Es sind Töne, wie sie bislang von der AfD zu hören waren. Mit der teilt sich das BSW den Hang zum Populismus. Vorländer nennt als Beispiel dafür die Ukraine-Politik. Hier stelle Wagenknecht die Unterstützung der Ukraine generell infrage und spiele sie gegen Sozialausgaben aus. Populistisch sei auch die Forderung nach Corona-Untersuchungsausschüssen, da dieser bereits mit der Suggestion verbunden sei, "dass die fraglichen Maßnahmen hart an der Grenze der Legalität waren".
Für Wurthmann wiederum setzt das BSW zwar auf populistische Erzählungen, sei dabei aber nicht antidemokratisch.
Keine "Blackbox" mehr
Die politischen Mitbewerber erlauben sich weniger klare Urteile im Umgang mit dem BSW. Der thüringische CDU-Landeschef Mario Voigt etwa sprach wiederholt von einer "Blackbox". AfD-Bundeschefin Alice Weidel sagte, das BSW habe "kein bestehendes Programm". Auch aus anderen Parteien lautet der Tenor: Noch könne man kaum etwas über die Partei sagen.
Dabei sind nicht nur die Positionen von Wagenknecht bekannt.
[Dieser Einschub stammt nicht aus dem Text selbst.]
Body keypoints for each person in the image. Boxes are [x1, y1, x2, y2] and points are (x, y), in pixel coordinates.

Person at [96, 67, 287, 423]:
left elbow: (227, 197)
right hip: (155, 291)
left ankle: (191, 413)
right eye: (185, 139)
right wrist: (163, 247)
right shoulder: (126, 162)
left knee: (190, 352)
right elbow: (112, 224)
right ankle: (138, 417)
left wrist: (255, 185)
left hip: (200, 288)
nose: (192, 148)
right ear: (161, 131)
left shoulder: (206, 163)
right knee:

Der Brandenburger Landeschef Robert Crumbach sagt: "Jeder im Land weiß etwas mit dem Namen Sahra Wagenknecht anzufangen"- und jeder wisse, wofür sie stehe. Auch die Wahlprogramme für Sachsen und Thüringen sind seit Wochen öffentlich.
Politikwissenschaftler Vorländer sieht eine taktische Zurückhaltung bei anderen Parteien, weil sie das BSW als möglichen Kooperationspartner sehen. "Sie würden aber die eigene Position schwächen, wenn sie das jetzt offen aussprechen", so Vorländer.
Hinzu komme, dass dem BSW mit der AfD eine "bedrohlichere Alternative" zur Seite stehe. Dabei gebe es durchaus Ansatzpunkte für Kritik. "Sahra Wagenknecht hat bisher nicht gezeigt, dass sie des Regierens fähig ist", sagt Vorländer. Ihre Vergangenheit in der SED und PDS sei eindeutig marxistisch gewesen.
Constantin Wurthmann wiederum warnt vor überzogener Kritik. Das BSW wurde erst vor einem halben Jahr gegründet und sei momentan vor allem "eine maximale Projektionsfläche von Leuten, die unzufrieden mit dem Funktionieren unserer Demokratie sind". Alles, was über eine inhaltliche Kritik hinausschieße, sei da eher ein Geschenk für das BSW.